# Flying fox



## rickylbc (Jun 9, 2008)

Are flying fox any good for algae?


----------



## blang (Jan 4, 2006)

They are great for string algae. However, as they get older they get lazy and don't work as hard. As adults, I find them pretty entertaining when they sort of sit on the plants.


----------



## davemonkey (Mar 29, 2008)

A better fish for eating algae (especially hair algae) is the Siamese Algae Eater, _Crossocheilus siamensis_. Not only are they better at algae clean-up than Flying Fox, _Epalzeorhynchus kallopterus_ , but they will not get aggressive with age and can be kept in shoals.

However, as they get older they can get spoiled on commercial foods and will eat less algae. To keep this from happening, you can reduce feeding.

-Dave


----------



## rickylbc (Jun 9, 2008)

I have some Oto's, but I got some of the Flying Fox, but it's not doing it's job like the Oto's.


----------



## davemonkey (Mar 29, 2008)

Yep, Oto's are true blue. They are, by far, my favorite algae eater...in fact they are my favorite fish.


----------



## rickylbc (Jun 9, 2008)

davemonkey said:


> Yep, Oto's are true blue. They are, by far, my favorite algae eater...in fact they are my favorite fish.


Oto's work hard on eating algae.

Exercise description
Reproduce the part of the flying fox thread that begins at "## blang (Jan" and stops after "can reduce feeding.", word for word.

Excerpted records
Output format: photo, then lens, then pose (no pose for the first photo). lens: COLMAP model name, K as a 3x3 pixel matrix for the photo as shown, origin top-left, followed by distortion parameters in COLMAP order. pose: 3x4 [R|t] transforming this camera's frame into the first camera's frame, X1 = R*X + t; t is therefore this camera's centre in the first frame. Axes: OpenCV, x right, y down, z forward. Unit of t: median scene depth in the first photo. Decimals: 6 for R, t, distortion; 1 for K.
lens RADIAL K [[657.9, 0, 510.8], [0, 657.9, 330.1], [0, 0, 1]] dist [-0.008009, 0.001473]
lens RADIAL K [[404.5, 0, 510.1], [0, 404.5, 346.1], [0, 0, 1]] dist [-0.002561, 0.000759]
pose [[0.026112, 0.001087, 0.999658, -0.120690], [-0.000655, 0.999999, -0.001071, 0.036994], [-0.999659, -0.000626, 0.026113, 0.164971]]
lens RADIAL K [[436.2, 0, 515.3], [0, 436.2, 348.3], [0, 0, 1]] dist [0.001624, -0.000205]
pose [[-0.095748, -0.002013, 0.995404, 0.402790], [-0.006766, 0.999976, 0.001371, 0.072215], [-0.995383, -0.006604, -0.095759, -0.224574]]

...

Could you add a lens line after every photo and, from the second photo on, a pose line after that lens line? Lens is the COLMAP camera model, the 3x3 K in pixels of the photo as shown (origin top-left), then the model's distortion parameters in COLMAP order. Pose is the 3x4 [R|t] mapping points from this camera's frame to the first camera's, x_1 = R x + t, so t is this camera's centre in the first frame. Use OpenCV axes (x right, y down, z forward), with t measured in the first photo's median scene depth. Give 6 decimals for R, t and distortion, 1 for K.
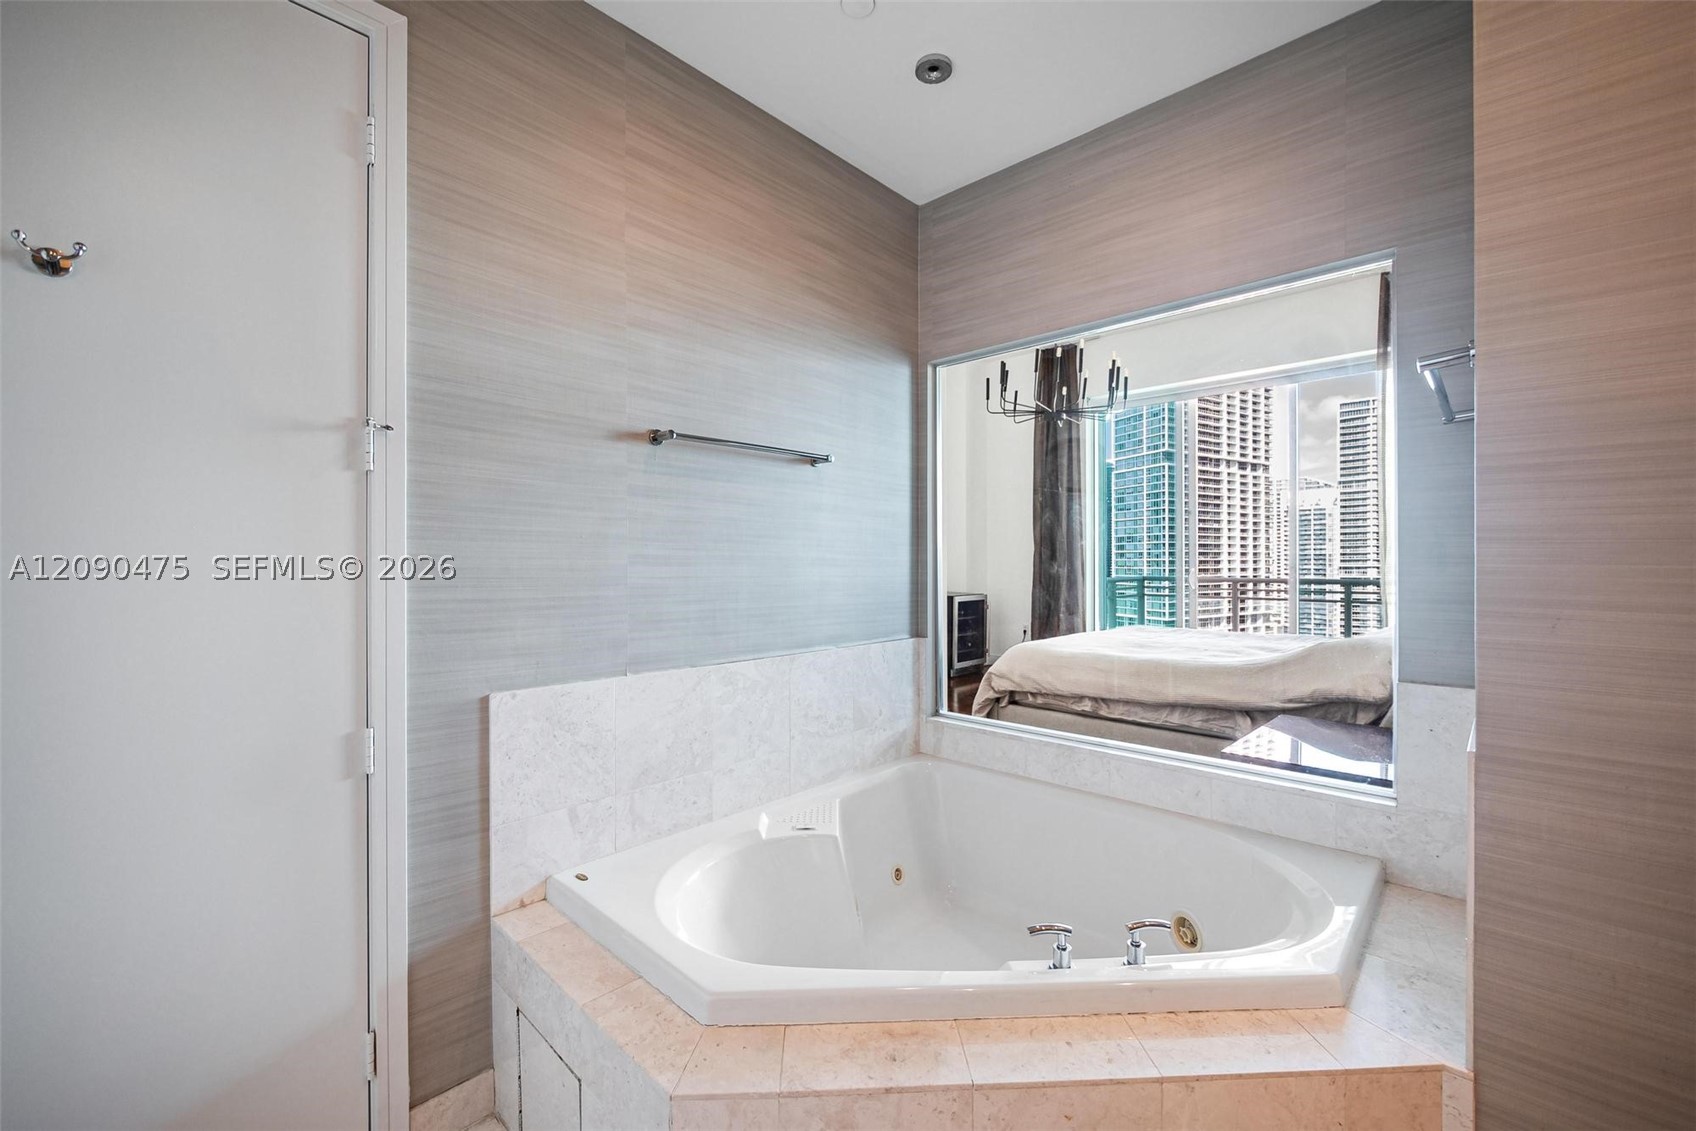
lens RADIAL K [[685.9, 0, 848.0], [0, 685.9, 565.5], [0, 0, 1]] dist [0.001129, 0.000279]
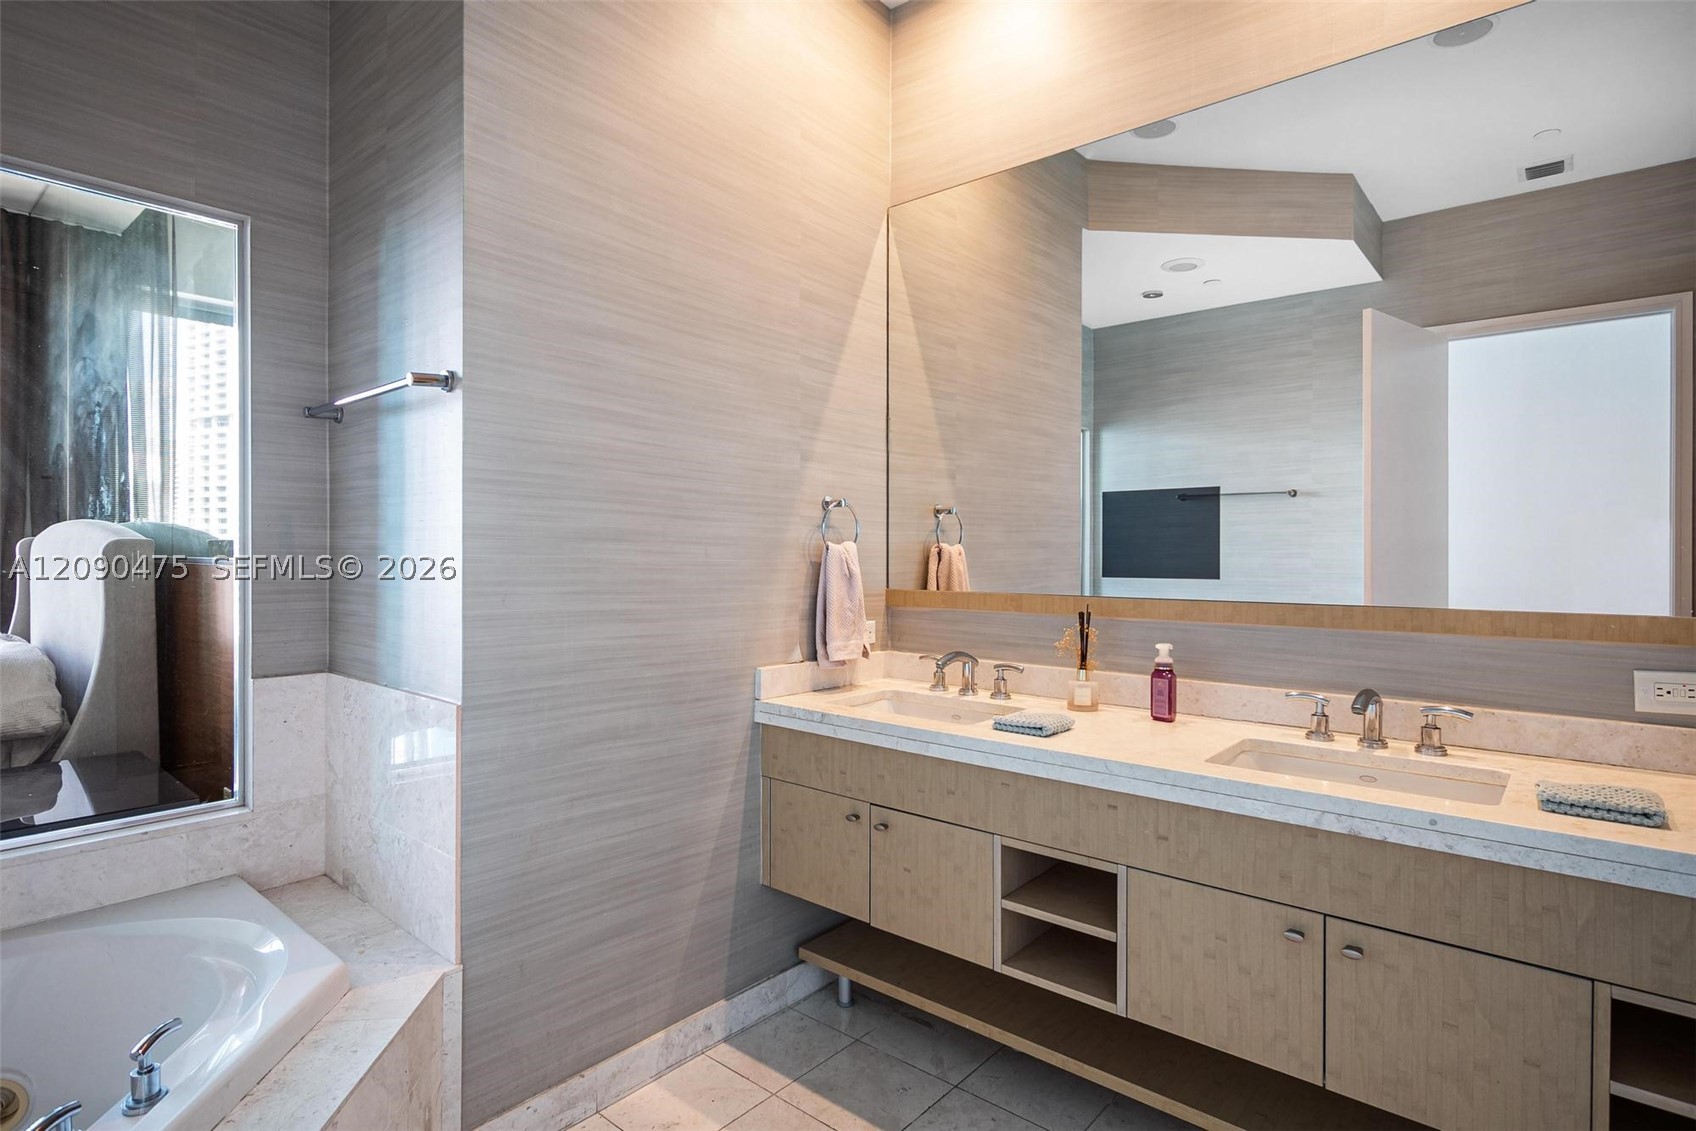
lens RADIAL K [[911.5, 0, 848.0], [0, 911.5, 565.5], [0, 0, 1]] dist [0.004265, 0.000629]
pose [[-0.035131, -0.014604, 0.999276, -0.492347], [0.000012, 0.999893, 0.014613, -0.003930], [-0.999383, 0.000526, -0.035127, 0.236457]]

Your response
## blang (Jan 4, 2006)

They are great for string algae. However, as they get older they get lazy and don't work as hard. As adults, I find them pretty entertaining when they sort of sit on the plants.


----------



## davemonkey (Mar 29, 2008)

A better fish for eating algae (especially hair algae) is the Siamese Algae Eater, _Crossocheilus siamensis_. Not only are they better at algae clean-up than Flying Fox, _Epalzeorhynchus kallopterus_ , but they will not get aggressive with age and can be kept in shoals.

However, as they get older they can get spoiled on commercial foods and will eat less algae. To keep this from happening, you can reduce feeding.